JOB ITEM:
Reproduce the rows verbatim, from the start of the rows through the line containing "double-precision, floating-point number.", with both ends included.

Stored data rows
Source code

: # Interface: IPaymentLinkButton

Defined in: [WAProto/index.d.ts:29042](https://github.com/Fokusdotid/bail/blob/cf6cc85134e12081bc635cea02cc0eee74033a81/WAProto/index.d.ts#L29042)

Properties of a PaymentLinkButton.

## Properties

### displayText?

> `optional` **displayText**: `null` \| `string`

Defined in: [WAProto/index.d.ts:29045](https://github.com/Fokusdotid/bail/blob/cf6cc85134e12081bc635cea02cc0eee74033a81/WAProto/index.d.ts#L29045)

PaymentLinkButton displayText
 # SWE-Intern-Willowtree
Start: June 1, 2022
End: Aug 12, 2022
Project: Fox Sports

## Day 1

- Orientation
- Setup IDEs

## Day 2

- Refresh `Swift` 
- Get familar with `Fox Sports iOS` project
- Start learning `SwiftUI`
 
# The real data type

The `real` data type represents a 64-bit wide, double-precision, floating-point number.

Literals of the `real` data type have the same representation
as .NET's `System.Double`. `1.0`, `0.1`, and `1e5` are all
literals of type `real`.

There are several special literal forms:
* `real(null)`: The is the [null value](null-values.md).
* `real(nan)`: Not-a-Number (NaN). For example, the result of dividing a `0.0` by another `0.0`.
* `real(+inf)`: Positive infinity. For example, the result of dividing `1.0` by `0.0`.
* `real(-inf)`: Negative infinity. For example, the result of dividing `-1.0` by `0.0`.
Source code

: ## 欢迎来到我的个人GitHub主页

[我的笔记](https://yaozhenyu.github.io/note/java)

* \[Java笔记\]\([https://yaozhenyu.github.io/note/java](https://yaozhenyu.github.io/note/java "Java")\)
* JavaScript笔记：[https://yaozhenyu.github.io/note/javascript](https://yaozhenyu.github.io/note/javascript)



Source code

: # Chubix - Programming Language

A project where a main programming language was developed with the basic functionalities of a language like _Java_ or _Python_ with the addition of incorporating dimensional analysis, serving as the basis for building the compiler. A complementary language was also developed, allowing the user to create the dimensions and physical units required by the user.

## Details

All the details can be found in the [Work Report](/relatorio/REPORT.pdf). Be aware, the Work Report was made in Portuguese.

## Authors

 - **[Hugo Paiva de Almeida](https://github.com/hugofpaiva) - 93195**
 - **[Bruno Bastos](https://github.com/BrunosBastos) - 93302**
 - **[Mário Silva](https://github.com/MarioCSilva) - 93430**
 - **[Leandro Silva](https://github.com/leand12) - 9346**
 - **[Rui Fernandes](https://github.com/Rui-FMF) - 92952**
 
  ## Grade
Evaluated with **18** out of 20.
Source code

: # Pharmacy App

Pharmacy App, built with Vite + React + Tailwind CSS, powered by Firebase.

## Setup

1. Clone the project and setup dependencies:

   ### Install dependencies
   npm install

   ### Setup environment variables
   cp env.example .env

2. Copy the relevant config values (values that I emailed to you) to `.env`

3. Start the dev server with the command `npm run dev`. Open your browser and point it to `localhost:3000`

REPLY:
Source code

: # Interface: IPaymentLinkButton

Defined in: [WAProto/index.d.ts:29042](https://github.com/Fokusdotid/bail/blob/cf6cc85134e12081bc635cea02cc0eee74033a81/WAProto/index.d.ts#L29042)

Properties of a PaymentLinkButton.

## Properties

### displayText?

> `optional` **displayText**: `null` \| `string`

Defined in: [WAProto/index.d.ts:29045](https://github.com/Fokusdotid/bail/blob/cf6cc85134e12081bc635cea02cc0eee74033a81/WAProto/index.d.ts#L29045)

PaymentLinkButton displayText
 # SWE-Intern-Willowtree
Start: June 1, 2022
End: Aug 12, 2022
Project: Fox Sports

## Day 1

- Orientation
- Setup IDEs

## Day 2

- Refresh `Swift` 
- Get familar with `Fox Sports iOS` project
- Start learning `SwiftUI`
 
# The real data type

The `real` data type represents a 64-bit wide, double-precision, floating-point number.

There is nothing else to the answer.